We need equality under the law. We need rule of law.

Saturday, May 23, 2020

Family Court Corruption is Real

Family court corruption is real and it negatively affects all parties in a divorce - men, women, and children as well as society as a whole. It increases crime throughout society because crime in the court is the most effective way to demonstrate to the public that we do not live in a free and just society. The justice system is the final recourse for justice within the law. When it fails, rule of law fails.

Many within the legal system will admit there are a few bad lawyers but they tend to think of them as the exception. They will also admit that such lawyers are rarely punished but will dismiss that by stating that no system is perfect.

The problem, however, is not small. It is huge. In family court fraud and perjury are endemic. A fact that every lawyer working in family court knows. And any officer of the court, which includes all lawyers, who reasonably suspects that another officer of the court broke the rules of processional conduct must report it. That rarely if ever happens. This is the why I can confidently state the family court system, at least in Minnesota, is institutionally corrupt.

Sunday, May 17, 2020

The Hardest Thing

The hardest thing for me about my case is not that Spring left me, or even that she committed fraud and perjury. Her actions were not too surprising as her moral compass had been steadily degrading throughout our marriage.  It isn't even how much she hurt the children although this I admit causes me greater distress.

Nor is the hardest thing that Nelly Wince committed fraud and acted unethically. Nor is it that the judges, lawyers, the marriage counselor, and others acted unethically and in many cases criminally as well.
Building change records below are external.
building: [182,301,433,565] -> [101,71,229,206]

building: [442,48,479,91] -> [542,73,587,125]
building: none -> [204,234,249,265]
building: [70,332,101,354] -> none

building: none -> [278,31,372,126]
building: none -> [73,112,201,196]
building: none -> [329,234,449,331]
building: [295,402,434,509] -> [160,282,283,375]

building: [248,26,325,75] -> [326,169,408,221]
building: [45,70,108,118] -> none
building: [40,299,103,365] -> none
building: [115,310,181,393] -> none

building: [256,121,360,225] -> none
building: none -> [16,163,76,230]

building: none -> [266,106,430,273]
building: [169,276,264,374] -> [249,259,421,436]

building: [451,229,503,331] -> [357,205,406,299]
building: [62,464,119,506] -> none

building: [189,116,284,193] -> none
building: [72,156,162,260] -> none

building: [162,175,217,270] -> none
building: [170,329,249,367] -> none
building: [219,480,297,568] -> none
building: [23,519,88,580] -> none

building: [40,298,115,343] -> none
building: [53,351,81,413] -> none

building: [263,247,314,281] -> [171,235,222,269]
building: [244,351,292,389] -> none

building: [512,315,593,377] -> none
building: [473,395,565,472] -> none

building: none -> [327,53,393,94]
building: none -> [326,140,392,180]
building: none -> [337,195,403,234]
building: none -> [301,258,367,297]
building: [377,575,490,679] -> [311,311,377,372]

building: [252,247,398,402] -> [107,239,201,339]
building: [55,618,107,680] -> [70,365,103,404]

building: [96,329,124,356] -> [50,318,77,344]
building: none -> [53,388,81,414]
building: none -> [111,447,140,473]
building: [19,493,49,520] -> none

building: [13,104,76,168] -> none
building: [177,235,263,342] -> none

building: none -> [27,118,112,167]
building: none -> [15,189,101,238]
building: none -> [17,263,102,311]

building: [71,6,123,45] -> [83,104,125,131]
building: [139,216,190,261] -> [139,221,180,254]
The hardest thing is not about the failings of any individual The hardest part is that the justice system as a whole utterly failed to provide even a semblance of justice. Clear criminal actions and violations of the rules of professional conduct were ignored and often overtly covered up. As I stated before, all lawyers who even see the evidence against Nelly Wince had and continue to have a duty to report it, but not a single one did.

When the justice system itself fails, it causes more damage to society than any other crime. Without rule of law and equality under the law, the foundation of democracy crumbles.

There is a reason this site is subtitled, "Unethical and Criminal Behavior in the Divorce Industry".